● EXERCISE REQUIREMENTS
1 – From the passage on Blastocystis and stress, copy the stretch from "Measurement of Diet" through "a year [34].".
2 – Using the passage on Blastocystis and stress, decide whether each statement agrees with it. Answer yes or no, and quote the deciding words.
(a) The sampling took place between March and October 2018.
(b) Feces samples were collected in containers with 5% formaldehyde.
(c) Bacteroidetes are more abundant when Blastocystis is present.
3 – According to the passage on Blastocystis and stress, what technique was used to prepare the feces samples for microscopic observation?

The relationship of Blastocystis with stress has not been widely studied. The microbiota may mediate the relationship with the parasite since colonization by Blastocystis has been associated with greater diversity and richness of bacteria. These characteristics have been considered as indicators of ecosystem stability and human health [13, 14]. In some studies, the presence of Blastocystis has been associated with a greater abundance of Firmicutes and other orders and genera, in contrast to Bacteroidetes, which are more abundant when this parasite is absent [8]. Besides, University students are a population subject to high psychological stress [29], which can be exacerbated by their poor lifestyle [30] and diet [31, 32]. For this reason, our objective was to analyze the relationship of colonization by Blastocystis and its subtypes 1–4 and 7 on the gut microbiota in university students by the Firmicutes/Bacteroidetes ratio, and on chronic stress by measuring academic stress, perceived stress, and cortisol levels.
Materials and Methods
Sample Collection
The study has a cross-sectional design; the sampling was non-probabilistic and was conducted between March and October 2018. University students of the medical surgeon and nutrition program were invited to participate. The study was approved by the Ethics Committee of the Faculty of Health Sciences from Universidad Juárez del Estado de Durango (PI-01–2018). The participants received information about the study and, subsequently, they signed an informed consent form. Later, they answered a digital format's gastrointestinal symptoms questionnaire, with of multiple-choice questions based on Rome III diagnostic criteria [33]. Exclusion criteria were the presence of chronic degenerative diseases and have received any pharmacological treatment and having dyed the hair in the last three months before the study.
Measurement of Diet
Anthropometric characteristics of height and weight were recorded by a trained nutritionist. The students were questioned about their physical activity to proceed with the application through online platforms of a semi-quantitative food frequency questionnaire validated by Macedo et al. in 2013, which analyzes the average daily intake of food and nutrients in a year [34].
Blastocystis Identification
Parasitological Examination
Feces samples were collected in containers with 10% formaldehyde for coproparasitoscopic exams in triplicate. Each microscopic identification of Blastocystis was carried out on a different day of the deposition. A modified Ritchie technique was performed to prepare the samples to be observed later under the microscope with 10 × and 40 × objectives.

● MATERIAL SUPPLIED

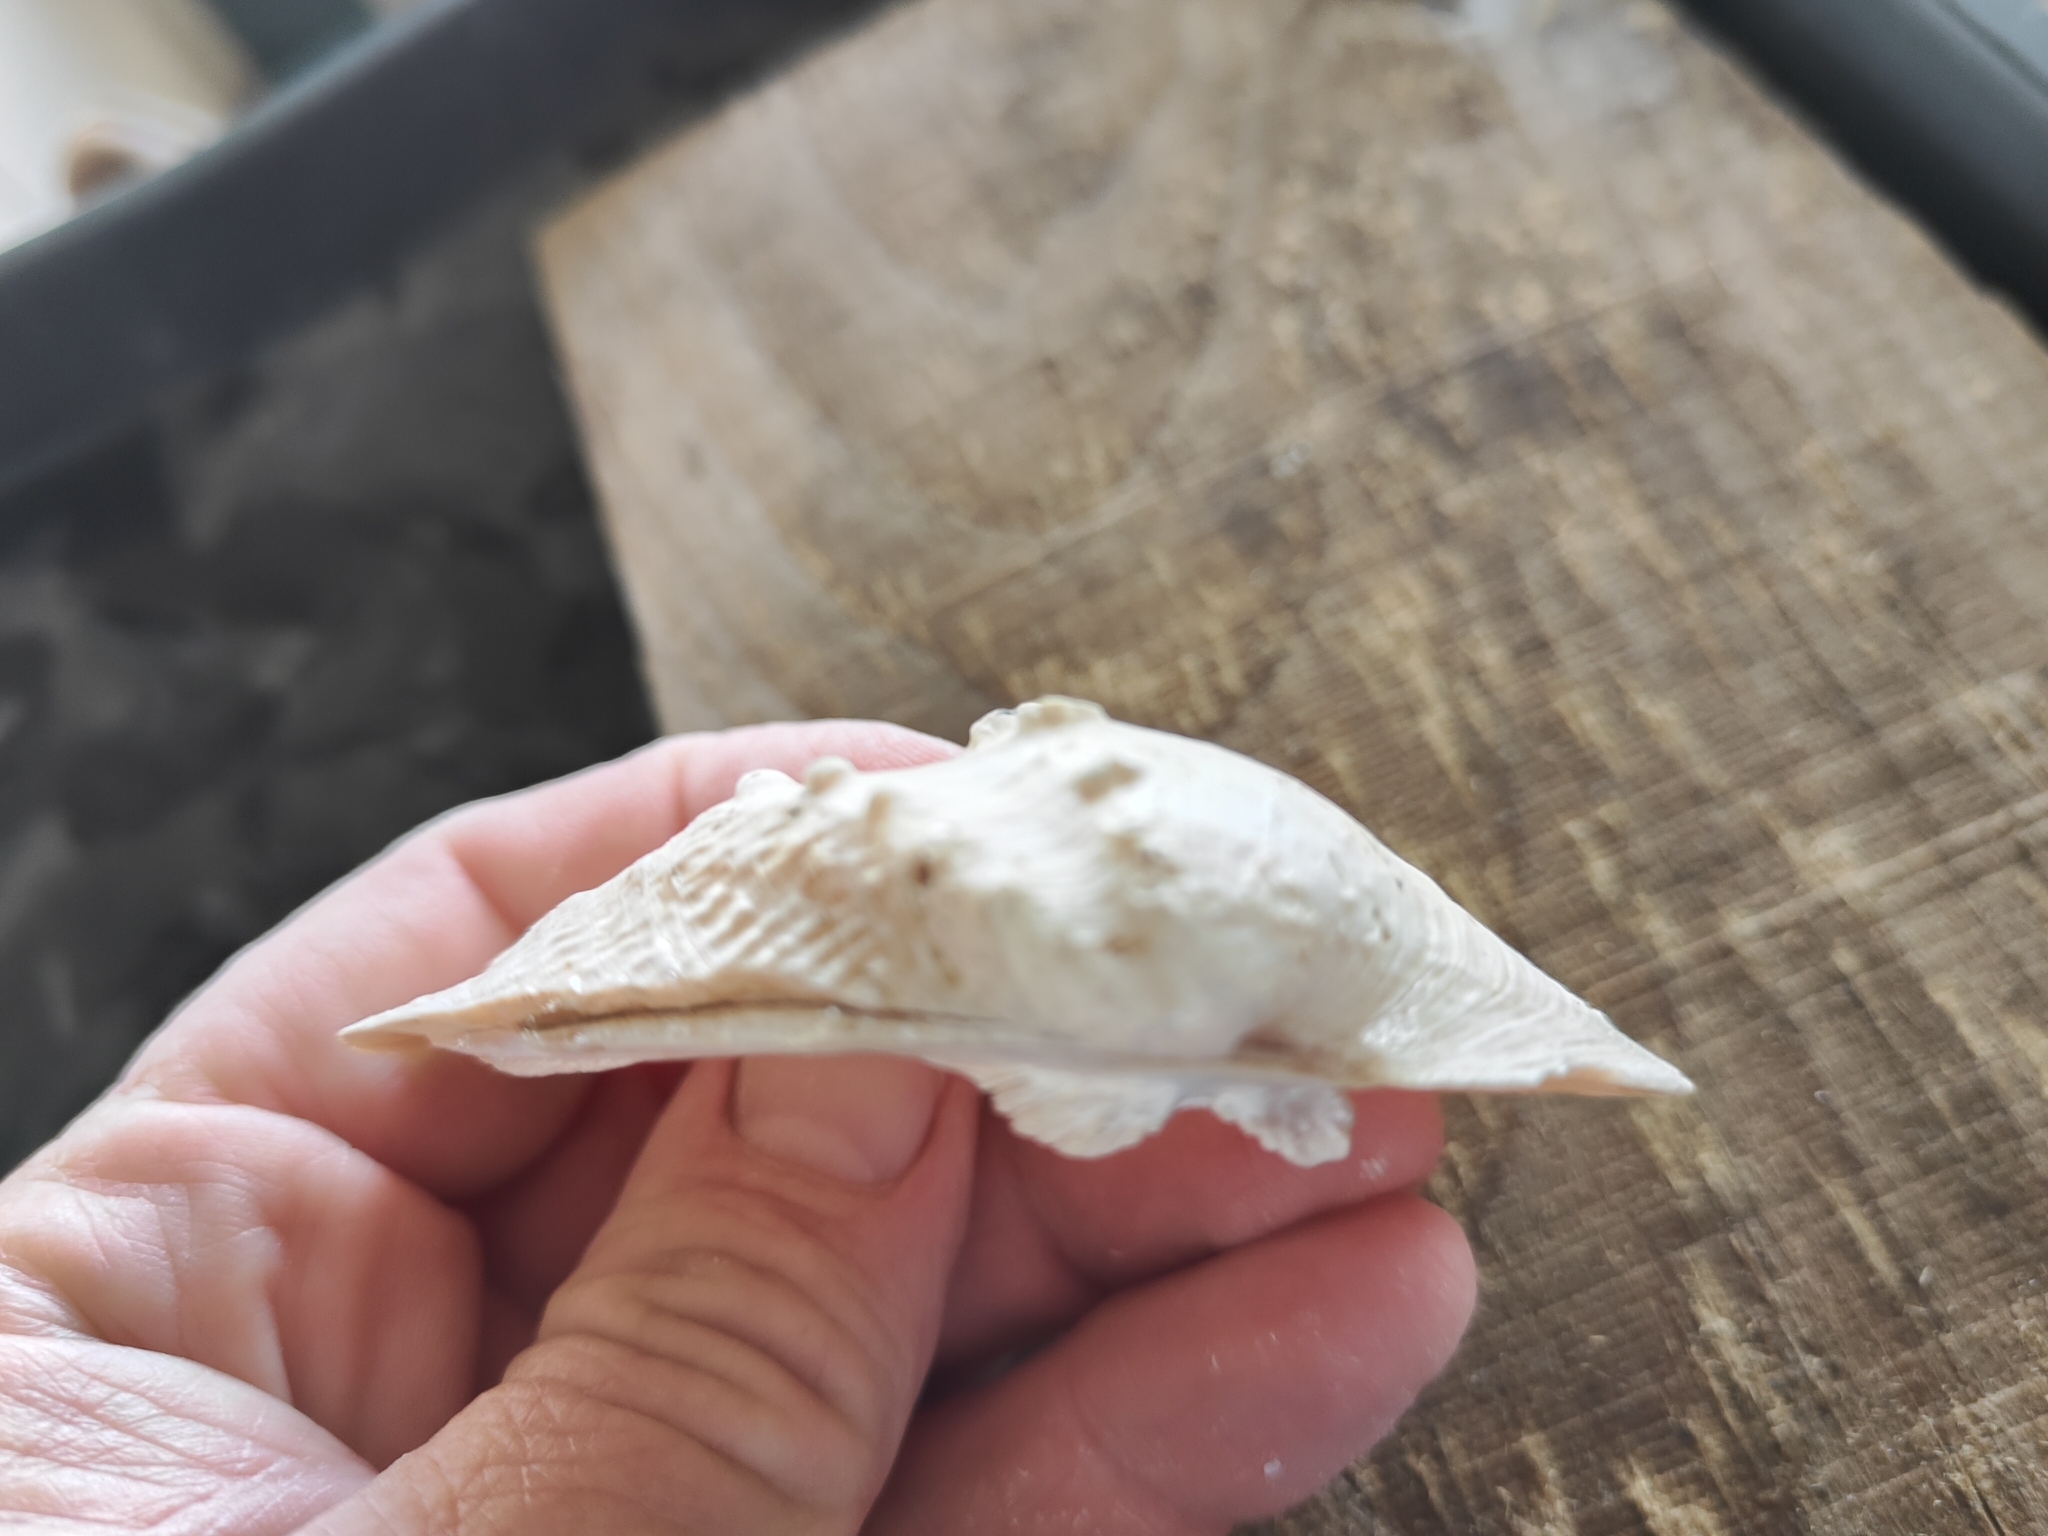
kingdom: Animalia
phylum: Mollusca
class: Bivalvia
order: Unionida
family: Unionidae
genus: Quadrula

● SOLUTIONS TO THE PROBLEMS
1 –
Measurement of Diet
Anthropometric characteristics of height and weight were recorded by a trained nutritionist. The students were questioned about their physical activity to proceed with the application through online platforms of a semi-quantitative food frequency questionnaire validated by Macedo et al. in 2013, which analyzes the average daily intake of food and nutrients in a year [34].

2 –
(a) Yes: "was conducted between March and October 2018"
(b) No: "collected in containers with 10% formaldehyde"
(c) No: "Bacteroidetes, which are more abundant when this parasite is absent"

3 – A modified Ritchie technique.